Author(s): Despina Christou and Grigorios Tsoumakas

Availability:

Appeared In: Sustainability

Keywords: relation extraction, distant supervision, deep neural networks, Transformers, Greek NLP, literary fiction, heritage management, metadata extraction, Katharevousa

Tags:

Abstract: In the era of Big Data, the digitization of texts and the advancements in Artificial Intelligence (AI) and Natural Language Processing (NLP) are enabling the automatic analysis of literary works, allowing us to delve into the structure of artifacts and to compare, explore, manage and preserve the richness of our written heritage. This paper proposes a deep-learning-based approach to discovering semantic relationships in literary texts (19th century Greek Literature) facilitating the analysis, organization and management of collections through the automation of metadata extraction. Moreover, we provide a new annotated dataset used to train our model. Our proposed model, REDSandT_Lit, recognizes six distinct relationships, extracting the richest set of relations up to now from literary texts.
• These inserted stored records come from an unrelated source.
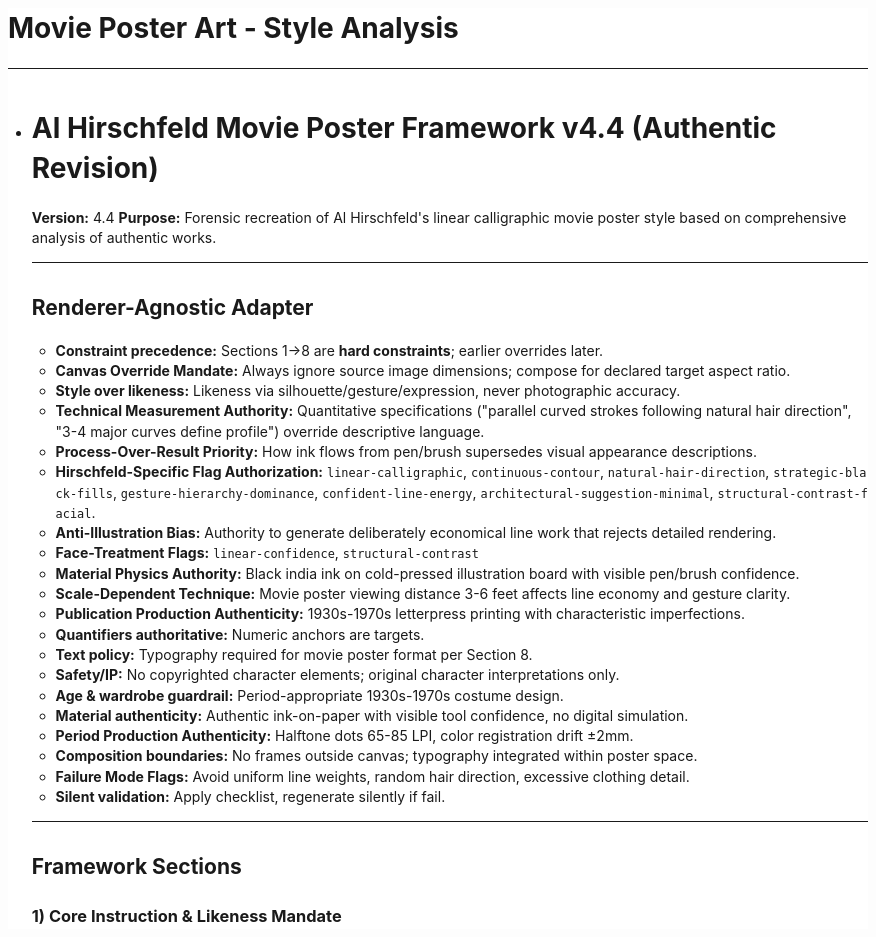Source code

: # Movie Poster Art - Style Analysis

---

- # Al Hirschfeld Movie Poster Framework v4.4 (Authentic Revision)

  **Version:** 4.4
   **Purpose:** Forensic recreation of Al Hirschfeld's linear calligraphic movie poster style based on comprehensive analysis of authentic works.

  ------

  ## Renderer-Agnostic Adapter

  - **Constraint precedence:** Sections 1→8 are **hard constraints**; earlier overrides later.
  - **Canvas Override Mandate:** Always ignore source image dimensions; compose for declared target aspect ratio.
  - **Style over likeness:** Likeness via silhouette/gesture/expression, never photographic accuracy.
  - **Technical Measurement Authority:** Quantitative specifications ("parallel curved strokes following natural hair direction", "3-4 major curves define profile") override descriptive language.
  - **Process-Over-Result Priority:** How ink flows from pen/brush supersedes visual appearance descriptions.
  - **Hirschfeld-Specific Flag Authorization:** `linear-calligraphic`, `continuous-contour`, `natural-hair-direction`, `strategic-black-fills`, `gesture-hierarchy-dominance`, `confident-line-energy`, `architectural-suggestion-minimal`, `structural-contrast-facial`.
  - **Anti-Illustration Bias:** Authority to generate deliberately economical line work that rejects detailed rendering.
  - **Face-Treatment Flags:** `linear-confidence`, `structural-contrast`
  - **Material Physics Authority:** Black india ink on cold-pressed illustration board with visible pen/brush confidence.
  - **Scale-Dependent Technique:** Movie poster viewing distance 3-6 feet affects line economy and gesture clarity.
  - **Publication Production Authenticity:** 1930s-1970s letterpress printing with characteristic imperfections.
  - **Quantifiers authoritative:** Numeric anchors are targets.
  - **Text policy:** Typography required for movie poster format per Section 8.
  - **Safety/IP:** No copyrighted character elements; original character interpretations only.
  - **Age & wardrobe guardrail:** Period-appropriate 1930s-1970s costume design.
  - **Material authenticity:** Authentic ink-on-paper with visible tool confidence, no digital simulation.
  - **Period Production Authenticity:** Halftone dots 65-85 LPI, color registration drift ±2mm.
  - **Composition boundaries:** No frames outside canvas; typography integrated within poster space.
  - **Failure Mode Flags:** Avoid uniform line weights, random hair direction, excessive clothing detail.
  - **Silent validation:** Apply checklist, regenerate silently if fail.

  ------

  ## Framework Sections

  ### 1) Core Instruction & Likeness Mandate
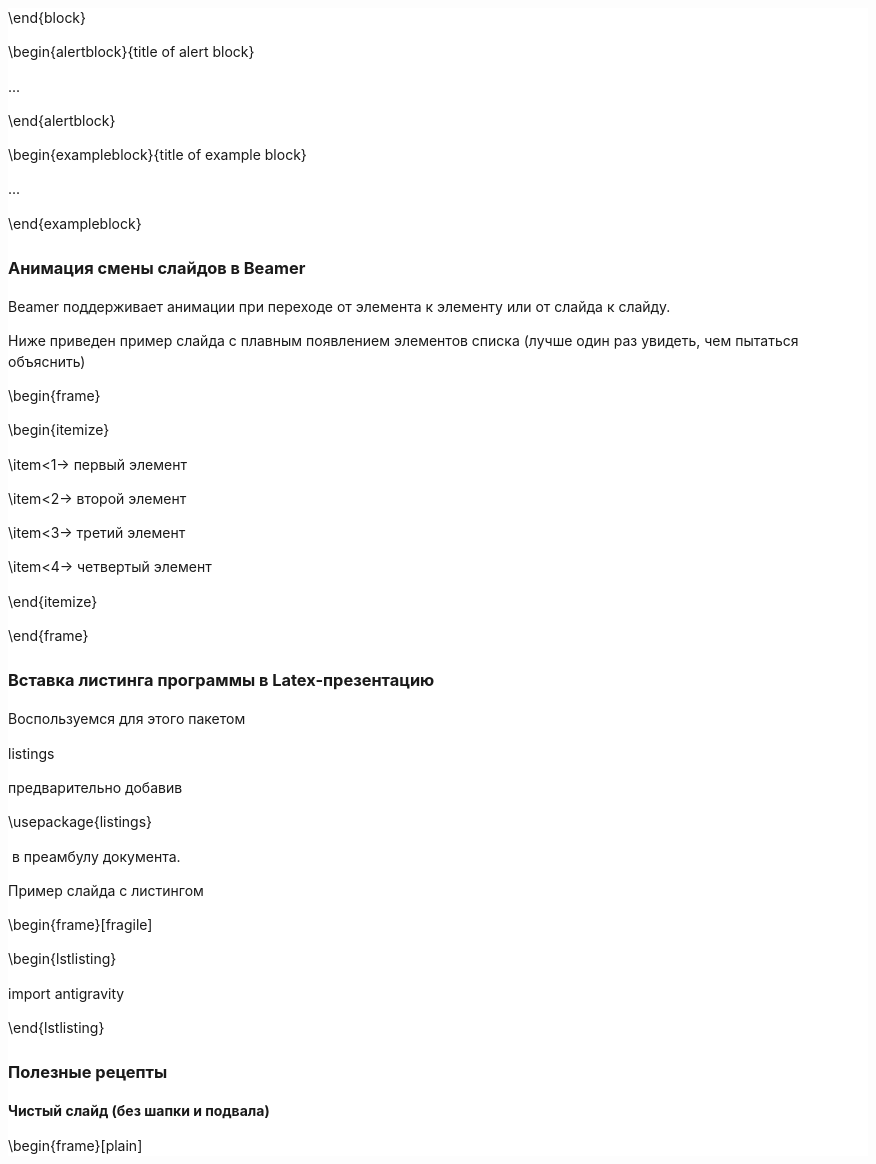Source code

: \end{block}

\begin{alertblock}{title of alert block}

...

\end{alertblock}

\begin{exampleblock}{title of example block}

...

\end{exampleblock}

<h3>Анимация смены слайдов в Beamer</h3>

Beamer поддерживает анимации при переходе от элемента к элементу или от слайда к слайду.

Ниже приведен пример слайда с плавным появлением элементов списка (лучше один раз увидеть, чем пытаться объяснить)

\begin{frame}

\begin{itemize}

\item<1-> первый элемент

\item<2-> второй элемент

\item<3-> третий элемент

\item<4-> четвертый элемент

\end{itemize}

\end{frame}

<h3>Вставка листинга программы в Latex-презентацию</h3>

Воспользуемся для этого пакетом 

listings

предварительно добавив 

\usepackage{listings}

 в преамбулу документа.

Пример слайда с листингом

\begin{frame}[fragile]

\begin{lstlisting}

import antigravity

\end{lstlisting}

<h3>Полезные рецепты</h3>

**Чистый слайд (без шапки и подвала)**

\begin{frame}[plain]
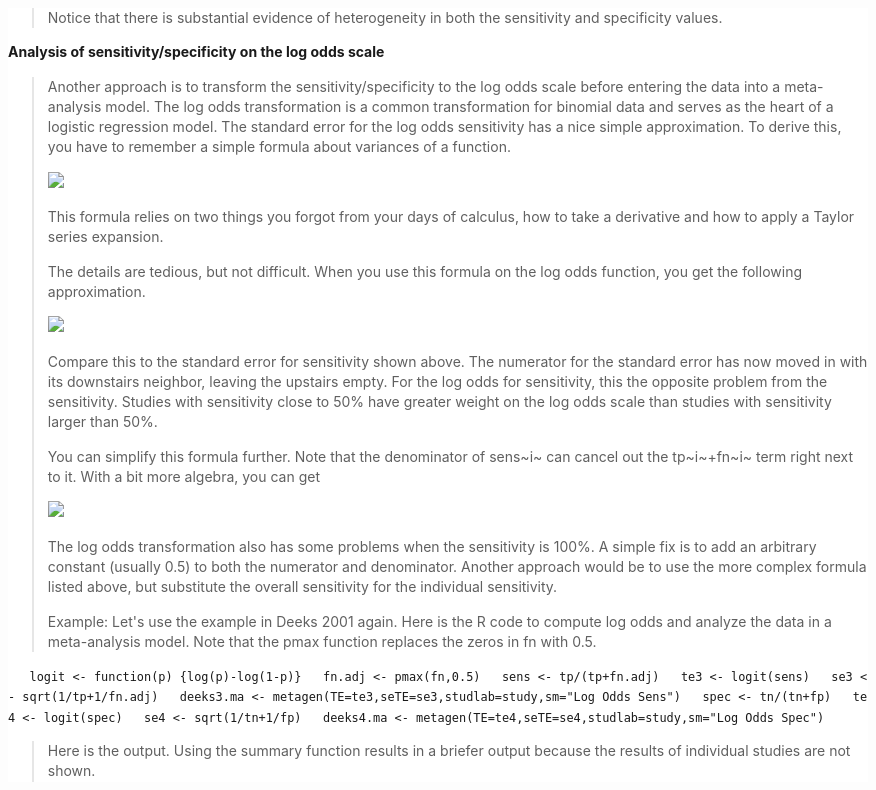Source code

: > Notice that there is substantial evidence of heterogeneity in both the
> sensitivity and specificity values.

**Analysis of sensitivity/specificity on the log odds scale**

> Another approach is to transform the sensitivity/specificity to the
> log odds scale before entering the data into a meta-analysis model.
> The log odds transformation is a common transformation for binomial
> data and serves as the heart of a logistic regression model. The
> standard error for the log odds sensitivity has a nice simple
> approximation. To derive this, you have to remember a simple formula
> about variances of a function.
>
> ![](../01/images/diagnostic11.gif)
>
> This formula relies on two things you forgot from your days of
> calculus, how to take a derivative and how to apply a Taylor series
> expansion.
>
> The details are tedious, but not difficult. When you use this formula
> on the log odds function, you get the following approximation.
>
> ![](../01/images/diagnostic13.gif)
>
> Compare this to the standard error for sensitivity shown above. The
> numerator for the standard error has now moved in with its downstairs
> neighbor, leaving the upstairs empty. For the log odds for
> sensitivity, this the opposite problem from the sensitivity. Studies
> with sensitivity close to 50% have greater weight on the log odds
> scale than studies with sensitivity larger than 50%.
>
> You can simplify this formula further. Note that the denominator of
> sens~i~ can cancel out the tp~i~+fn~i~ term right next to it. With a
> bit more algebra, you can get
>
> ![](../01/images/diagnostic14.gif)
>
> The log odds transformation also has some problems when the
> sensitivity is 100%. A simple fix is to add an arbitrary constant
> (usually 0.5) to both the numerator and denominator. Another approach
> would be to use the more complex formula listed above, but substitute
> the overall sensitivity for the individual sensitivity.
>
> Example: Let\'s use the example in Deeks 2001 again. Here is the R
> code to compute log odds and analyze the data in a meta-analysis
> model. Note that the pmax function replaces the zeros in fn with 0.5.

`   logit <- function(p) {log(p)-log(1-p)}   fn.adj <- pmax(fn,0.5)   sens <- tp/(tp+fn.adj)   te3 <- logit(sens)   se3 <- sqrt(1/tp+1/fn.adj)   deeks3.ma <- metagen(TE=te3,seTE=se3,studlab=study,sm="Log Odds Sens")   spec <- tn/(tn+fp)   te4 <- logit(spec)   se4 <- sqrt(1/tn+1/fp)   deeks4.ma <- metagen(TE=te4,seTE=se4,studlab=study,sm="Log Odds Spec")`

> Here is the output. Using the summary function results in a briefer
> output because the results of individual studies are not shown.
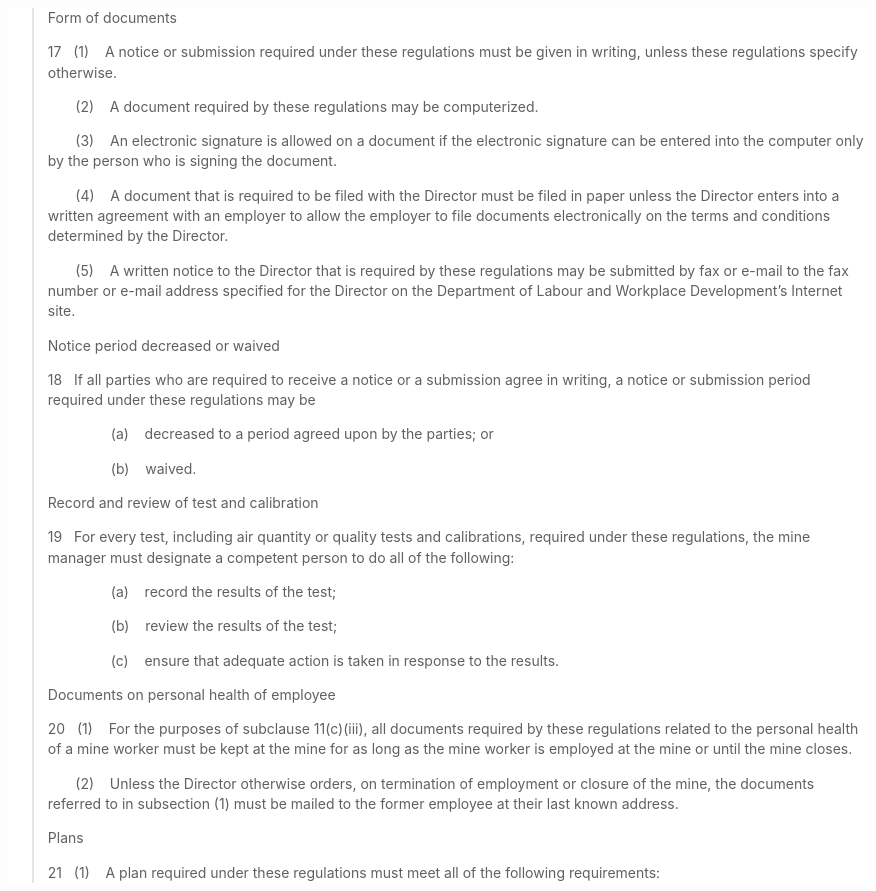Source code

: > 
>   
> 
> Form of documents
> 
> 17   (1)    A notice or submission required under these regulations must be given in writing, unless these regulations specify otherwise.
> 
>        (2)    A document required by these regulations may be computerized.
> 
>        (3)    An electronic signature is allowed on a document if the electronic signature can be entered into the computer only by the person who is signing the document.
> 
>        (4)    A document that is required to be filed with the Director must be filed in paper unless the Director enters into a written agreement with an employer to allow the employer to file documents electronically on the terms and conditions determined by the Director.
> 
>        (5)    A written notice to the Director that is required by these regulations may be submitted by fax or e-mail to the fax number or e-mail address specified for the Director on the Department of Labour and Workplace Development’s Internet site.
> 
>   
> 
> Notice period decreased or waived
> 
> 18   If all parties who are required to receive a notice or a submission agree in writing, a notice or submission period required under these regulations may be
> 
>                 (a)    decreased to a period agreed upon by the parties; or
> 
>                 (b)    waived.
> 
>   
> 
> Record and review of test and calibration
> 
> 19   For every test, including air quantity or quality tests and calibrations, required under these regulations, the mine manager must designate a competent person to do all of the following:
> 
>                 (a)    record the results of the test;
> 
>                 (b)    review the results of the test;
> 
>                 (c)    ensure that adequate action is taken in response to the results.
> 
>   
> 
> Documents on personal health of employee
> 
> 20   (1)    For the purposes of subclause 11(c)(iii), all documents required by these regulations related to the personal health of a mine worker must be kept at the mine for as long as the mine worker is employed at the mine or until the mine closes.
> 
>        (2)    Unless the Director otherwise orders, on termination of employment or closure of the mine, the documents referred to in subsection (1) must be mailed to the former employee at their last known address.
> 
>   
> 
> Plans
> 
> 21   (1)    A plan required under these regulations must meet all of the following requirements:
>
It efficiently captures the semantic characteristics of the investigating time-period by finetuning the state-of-the-art transformer-based Language Model (LM) for Modern Greek in our corpora. Extensive experiments and comparisons with existing models on our dataset reveal that REDSandT_Lit has superior performance (90% accuracy), manages to capture infrequent relations (100%F in long-tail relations) and can also correct mislabelled sentences. Our results suggest that our approach efficiently handles the peculiarities of literary texts, and it is a promising tool for managing and preserving cultural information in various settings.